You notice that your microscope has a “chargeometer” for measuring electric charge. This is because at these zooms, you are literally firing photons (light particles) at the target and seeing where they bounce off. These light particles interact with electric charge, so the more charge the microscope looks at, the more light particles get reflected back. You point your microscope at the electron cloud to calibrate it and it comes back with a charge reading of -3. Now you point it at the proton again, zoomed out a bit, and it comes back with a charge reading of +3. Interesting… the electron and proton have equal and opposite charge readings. That must be something to do with how atoms form and they are electrically neutral. You zoom in again and try to focus on the sub clouds in the proton. They keep moving about, but you can just about point the chargeometer at them, and you get readings of +2, +2, and -1. It seems that the proton has three smaller particles inside, each with their own cloud, and with different charges. These are in fact the quarks that make up the proton, and you can see them dancing around.

You press on and zoom in even more. As you do so, the dancing of the clouds slows down, and you start to see faint traces of other clouds between them. (The slowing down is because of special relativity and quantum mechanics.

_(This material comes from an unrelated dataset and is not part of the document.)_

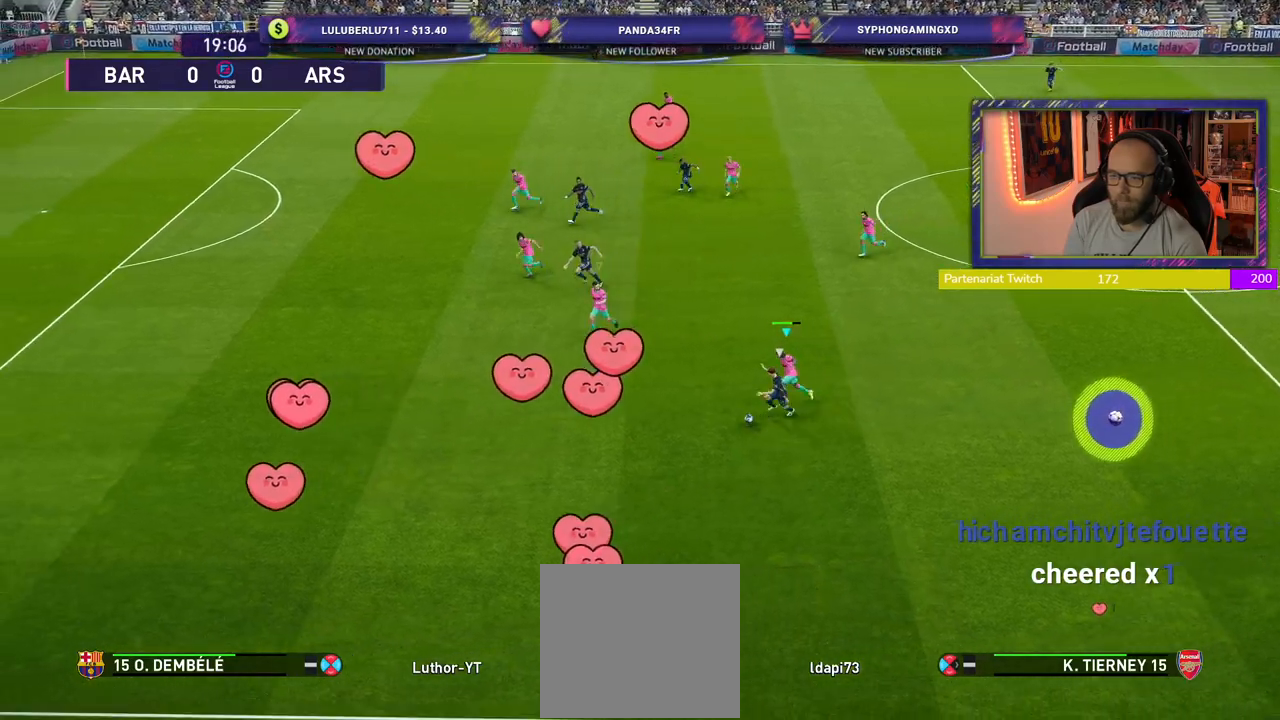
{"buttons": ["R2", "L3"], "left_stick": "left", "right_stick": "center", "events": []}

Everyone sees the same things happening, but from different perspectives. From the point of view of someone in the “centre of mass” frame of references, the proton and photon move towards each other with equal and opposite momentum. As you crank up the zoom, the photon carries more energy, so in this “centre of mass” frame, the proton has to move faster to match it. The faster the proton moves, the slower time passes for it. You see the outcome of this, not as time slowing down, but as interactions between the photon and proton becoming less frequent.) Essentially, as you crank up the zoom further, you start to “freeze out” the quarks, and their clouds become more distinct.

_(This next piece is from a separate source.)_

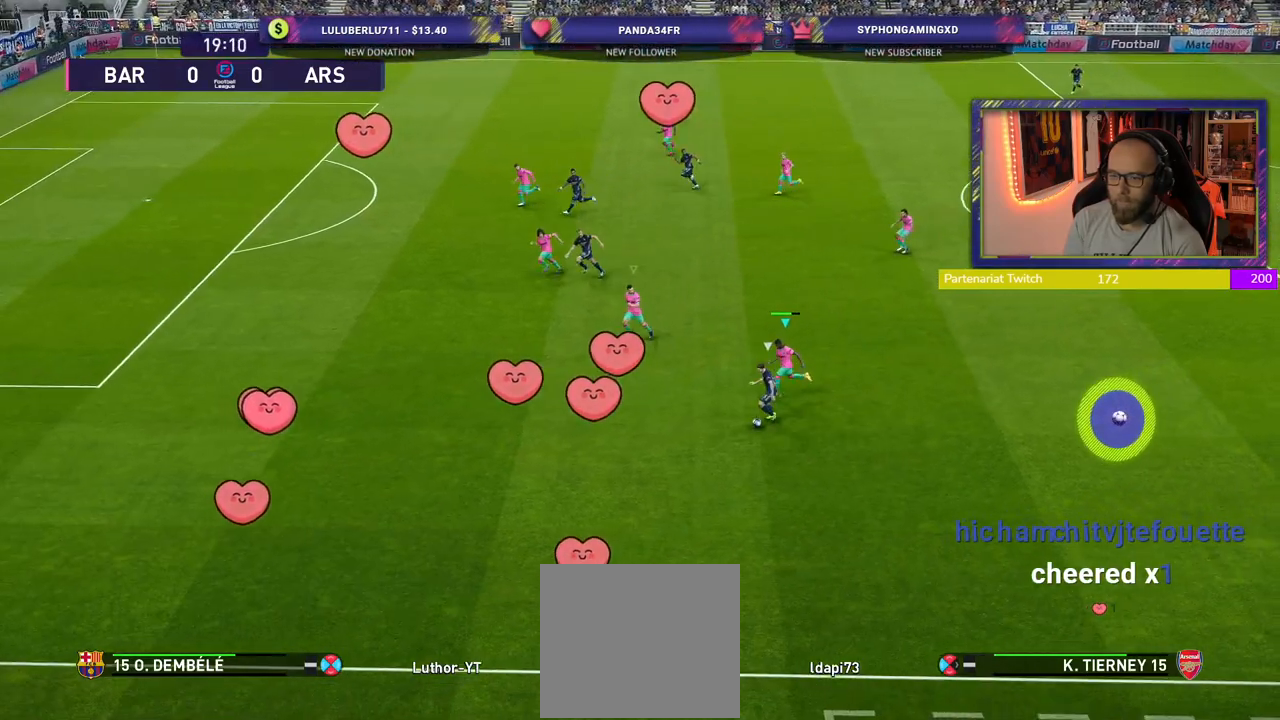
{"buttons": ["R2", "L3"], "left_stick": "down-left", "right_stick": "center", "events": [[360, "L1", "down"], [360, "left_stick", "down-left"], [500, "L1", "up"]]}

Around this level of zoom, you also start to notice the other particles around the quarks, known as “gluons”. Gluons hold the nucleus together, and they are, as the name suggests “sticky”. They don’t have electric charge, so you can’t see them directly. Instead you see other particles bouncing off them, first the quarks, and then new particles you are creating. This is just like with the electron cloud. You pump in more energy, and you get more particles. You crank up the zoom to see what happens. The proton starts to wobble and the quarks shift apart, It looks like you’re about to split the proton apart! But no, a new particle, this time a “pion” shoots out the side, and the proton goes back to how it was before. No matter how much try to zoom in, and give the proton more energy, you will never split it up. You will never separate out a quark or a gluon. Instead you will just create more and more particles. In fact this is how the LHC works. The LHC smashes protons into each other at super high speeds. The quarks and gluons get “frozen out”, and as they fly past each other, a tiny fraction interact and make new particles. Of those new particles, an even tinier fraction are the Higgs boson.

You decide to keep zooming. You create more and more particles, until eventually you have a sea of quarks, antiquarks and gluons. This is known as a quark gluon plasma, and it acts like a strange fluid. It’s hard to see “inside” it, because the quarks and gluons absorb nearly all the light they produce. You press on further, and see a handful of new particles (W and Z bosons, Higgs bosons, occasionally a neutron or even a Helium nucleus).

Edit: Wow, thanks for all the awards and lovely comments! 😀

Edit 2: Clarified the size of the electron cloud and proton cloud vs the size of the electron and proton.